- Directions
Would you filter these records and copy every line that has the word "each"?

Segment Start: Available data

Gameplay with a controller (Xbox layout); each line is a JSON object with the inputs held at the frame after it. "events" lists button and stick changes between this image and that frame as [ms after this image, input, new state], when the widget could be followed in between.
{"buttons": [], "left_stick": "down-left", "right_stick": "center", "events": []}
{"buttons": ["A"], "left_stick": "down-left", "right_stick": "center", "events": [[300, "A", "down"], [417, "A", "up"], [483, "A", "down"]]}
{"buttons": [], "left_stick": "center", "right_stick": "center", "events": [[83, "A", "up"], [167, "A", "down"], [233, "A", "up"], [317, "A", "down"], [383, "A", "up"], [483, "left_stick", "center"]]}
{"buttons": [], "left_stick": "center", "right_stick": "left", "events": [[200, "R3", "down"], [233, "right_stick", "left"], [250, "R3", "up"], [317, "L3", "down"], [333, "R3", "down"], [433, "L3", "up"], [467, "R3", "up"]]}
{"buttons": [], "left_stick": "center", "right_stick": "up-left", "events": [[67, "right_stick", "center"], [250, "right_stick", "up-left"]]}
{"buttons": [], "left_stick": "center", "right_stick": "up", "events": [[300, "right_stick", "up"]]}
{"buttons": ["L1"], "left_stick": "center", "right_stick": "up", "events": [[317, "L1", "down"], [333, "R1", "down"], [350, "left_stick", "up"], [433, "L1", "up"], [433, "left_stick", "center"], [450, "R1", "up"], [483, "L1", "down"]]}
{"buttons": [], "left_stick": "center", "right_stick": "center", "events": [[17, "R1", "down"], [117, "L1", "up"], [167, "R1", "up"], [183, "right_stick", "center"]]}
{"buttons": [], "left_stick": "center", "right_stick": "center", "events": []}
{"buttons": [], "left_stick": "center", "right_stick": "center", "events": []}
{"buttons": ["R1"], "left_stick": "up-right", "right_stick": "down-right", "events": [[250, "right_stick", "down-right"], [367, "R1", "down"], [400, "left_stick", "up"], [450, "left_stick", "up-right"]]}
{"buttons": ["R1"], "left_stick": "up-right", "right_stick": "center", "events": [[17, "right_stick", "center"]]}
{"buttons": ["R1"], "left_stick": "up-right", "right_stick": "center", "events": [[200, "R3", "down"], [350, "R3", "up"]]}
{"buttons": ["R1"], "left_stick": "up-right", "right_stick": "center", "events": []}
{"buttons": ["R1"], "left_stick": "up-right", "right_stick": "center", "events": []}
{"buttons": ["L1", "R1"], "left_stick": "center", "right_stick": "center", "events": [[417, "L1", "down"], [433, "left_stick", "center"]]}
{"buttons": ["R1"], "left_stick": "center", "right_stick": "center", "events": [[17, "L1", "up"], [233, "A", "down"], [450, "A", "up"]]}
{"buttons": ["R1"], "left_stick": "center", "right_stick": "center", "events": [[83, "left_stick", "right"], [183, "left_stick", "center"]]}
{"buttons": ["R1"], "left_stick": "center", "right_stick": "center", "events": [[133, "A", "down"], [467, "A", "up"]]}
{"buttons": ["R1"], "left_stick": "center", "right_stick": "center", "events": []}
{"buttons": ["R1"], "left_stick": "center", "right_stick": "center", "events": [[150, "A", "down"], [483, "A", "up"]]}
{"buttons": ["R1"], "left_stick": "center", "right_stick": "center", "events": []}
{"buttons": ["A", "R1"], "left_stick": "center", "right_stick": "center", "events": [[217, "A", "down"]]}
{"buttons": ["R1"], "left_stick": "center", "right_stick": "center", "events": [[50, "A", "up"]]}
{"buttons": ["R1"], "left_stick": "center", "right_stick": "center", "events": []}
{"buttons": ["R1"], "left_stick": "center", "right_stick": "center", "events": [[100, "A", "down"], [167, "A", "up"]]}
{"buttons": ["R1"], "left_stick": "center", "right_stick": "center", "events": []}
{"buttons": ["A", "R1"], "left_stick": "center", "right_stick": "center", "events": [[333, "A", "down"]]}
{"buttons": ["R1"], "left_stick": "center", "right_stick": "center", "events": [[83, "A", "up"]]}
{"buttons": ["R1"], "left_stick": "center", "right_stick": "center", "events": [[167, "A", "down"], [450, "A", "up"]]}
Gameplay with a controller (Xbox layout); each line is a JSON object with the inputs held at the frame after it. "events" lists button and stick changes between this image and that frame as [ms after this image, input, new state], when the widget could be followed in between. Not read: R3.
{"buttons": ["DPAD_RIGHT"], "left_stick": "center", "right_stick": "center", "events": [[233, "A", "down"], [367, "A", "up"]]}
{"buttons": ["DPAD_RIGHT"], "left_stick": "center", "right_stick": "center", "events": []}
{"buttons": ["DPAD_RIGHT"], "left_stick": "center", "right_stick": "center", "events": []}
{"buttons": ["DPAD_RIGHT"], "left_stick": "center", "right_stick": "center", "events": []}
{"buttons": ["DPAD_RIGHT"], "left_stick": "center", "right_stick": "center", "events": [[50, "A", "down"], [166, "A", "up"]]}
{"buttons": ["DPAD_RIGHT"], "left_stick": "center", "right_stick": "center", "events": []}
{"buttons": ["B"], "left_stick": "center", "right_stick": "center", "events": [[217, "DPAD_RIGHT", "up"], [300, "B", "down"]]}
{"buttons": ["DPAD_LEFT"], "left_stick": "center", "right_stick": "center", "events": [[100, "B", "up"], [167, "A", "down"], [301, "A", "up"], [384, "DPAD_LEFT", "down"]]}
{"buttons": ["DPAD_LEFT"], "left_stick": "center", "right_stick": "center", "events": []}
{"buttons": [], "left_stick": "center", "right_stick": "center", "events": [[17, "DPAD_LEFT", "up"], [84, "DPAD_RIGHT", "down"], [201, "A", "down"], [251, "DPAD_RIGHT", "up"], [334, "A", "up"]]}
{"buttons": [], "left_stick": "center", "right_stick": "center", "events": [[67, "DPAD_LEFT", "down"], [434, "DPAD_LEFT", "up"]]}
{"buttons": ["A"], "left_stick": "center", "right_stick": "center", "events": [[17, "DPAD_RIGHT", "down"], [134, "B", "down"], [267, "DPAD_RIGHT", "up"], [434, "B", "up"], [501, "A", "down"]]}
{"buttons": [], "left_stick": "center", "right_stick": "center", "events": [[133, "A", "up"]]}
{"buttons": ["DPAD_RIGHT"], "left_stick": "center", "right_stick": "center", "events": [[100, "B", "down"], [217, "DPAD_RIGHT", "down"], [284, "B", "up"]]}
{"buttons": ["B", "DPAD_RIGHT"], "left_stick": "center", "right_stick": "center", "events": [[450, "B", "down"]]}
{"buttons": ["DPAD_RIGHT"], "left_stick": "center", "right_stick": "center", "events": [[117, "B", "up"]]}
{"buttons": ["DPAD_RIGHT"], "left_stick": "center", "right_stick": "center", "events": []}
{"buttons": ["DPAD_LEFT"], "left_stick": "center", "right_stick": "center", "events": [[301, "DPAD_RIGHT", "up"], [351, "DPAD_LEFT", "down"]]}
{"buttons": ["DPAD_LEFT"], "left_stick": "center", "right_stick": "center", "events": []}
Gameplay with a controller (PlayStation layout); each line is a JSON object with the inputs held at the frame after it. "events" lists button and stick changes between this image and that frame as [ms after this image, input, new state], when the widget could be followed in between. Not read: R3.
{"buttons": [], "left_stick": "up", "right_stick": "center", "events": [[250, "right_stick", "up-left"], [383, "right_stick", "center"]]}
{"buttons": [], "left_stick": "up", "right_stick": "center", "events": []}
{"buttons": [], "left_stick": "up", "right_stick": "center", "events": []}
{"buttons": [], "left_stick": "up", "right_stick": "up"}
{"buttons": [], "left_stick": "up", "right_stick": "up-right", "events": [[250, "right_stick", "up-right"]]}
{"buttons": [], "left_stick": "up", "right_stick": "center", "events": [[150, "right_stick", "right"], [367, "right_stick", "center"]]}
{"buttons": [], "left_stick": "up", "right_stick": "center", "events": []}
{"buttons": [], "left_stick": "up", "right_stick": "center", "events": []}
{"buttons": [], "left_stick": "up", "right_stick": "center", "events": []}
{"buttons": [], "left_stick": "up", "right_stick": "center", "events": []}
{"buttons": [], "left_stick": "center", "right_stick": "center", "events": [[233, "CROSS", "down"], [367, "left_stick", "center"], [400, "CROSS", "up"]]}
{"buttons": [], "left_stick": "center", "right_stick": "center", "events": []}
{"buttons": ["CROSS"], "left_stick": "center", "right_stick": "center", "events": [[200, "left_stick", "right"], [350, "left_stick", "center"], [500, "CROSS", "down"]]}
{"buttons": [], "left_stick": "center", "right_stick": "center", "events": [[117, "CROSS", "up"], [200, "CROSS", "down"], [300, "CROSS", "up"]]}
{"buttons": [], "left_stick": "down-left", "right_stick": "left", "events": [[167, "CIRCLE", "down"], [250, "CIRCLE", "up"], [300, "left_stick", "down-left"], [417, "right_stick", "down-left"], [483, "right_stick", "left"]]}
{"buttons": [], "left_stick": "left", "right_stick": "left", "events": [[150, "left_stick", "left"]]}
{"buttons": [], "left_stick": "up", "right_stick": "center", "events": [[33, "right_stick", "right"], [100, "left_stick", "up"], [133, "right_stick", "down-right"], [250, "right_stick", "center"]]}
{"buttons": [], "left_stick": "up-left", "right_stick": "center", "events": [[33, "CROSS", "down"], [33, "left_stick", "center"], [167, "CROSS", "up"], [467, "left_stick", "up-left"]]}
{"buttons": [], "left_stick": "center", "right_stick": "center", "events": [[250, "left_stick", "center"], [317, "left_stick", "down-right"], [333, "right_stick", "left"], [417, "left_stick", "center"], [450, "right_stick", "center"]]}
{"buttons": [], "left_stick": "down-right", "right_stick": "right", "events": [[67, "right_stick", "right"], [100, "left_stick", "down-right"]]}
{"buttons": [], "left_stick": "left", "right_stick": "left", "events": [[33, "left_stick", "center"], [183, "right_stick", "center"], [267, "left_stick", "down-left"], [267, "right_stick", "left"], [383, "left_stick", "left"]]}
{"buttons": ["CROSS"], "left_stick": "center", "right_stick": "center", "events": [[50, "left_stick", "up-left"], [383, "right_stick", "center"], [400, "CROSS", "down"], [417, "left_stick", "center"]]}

Segment End: Available data

- Answer area
Gameplay with a controller (Xbox layout); each line is a JSON object with the inputs held at the frame after it. "events" lists button and stick changes between this image and that frame as [ms after this image, input, new state], when the widget could be followed in between.
Gameplay with a controller (Xbox layout); each line is a JSON object with the inputs held at the frame after it. "events" lists button and stick changes between this image and that frame as [ms after this image, input, new state], when the widget could be followed in between. Not read: R3.
Gameplay with a controller (PlayStation layout); each line is a JSON object with the inputs held at the frame after it. "events" lists button and stick changes between this image and that frame as [ms after this image, input, new state], when the widget could be followed in between. Not read: R3.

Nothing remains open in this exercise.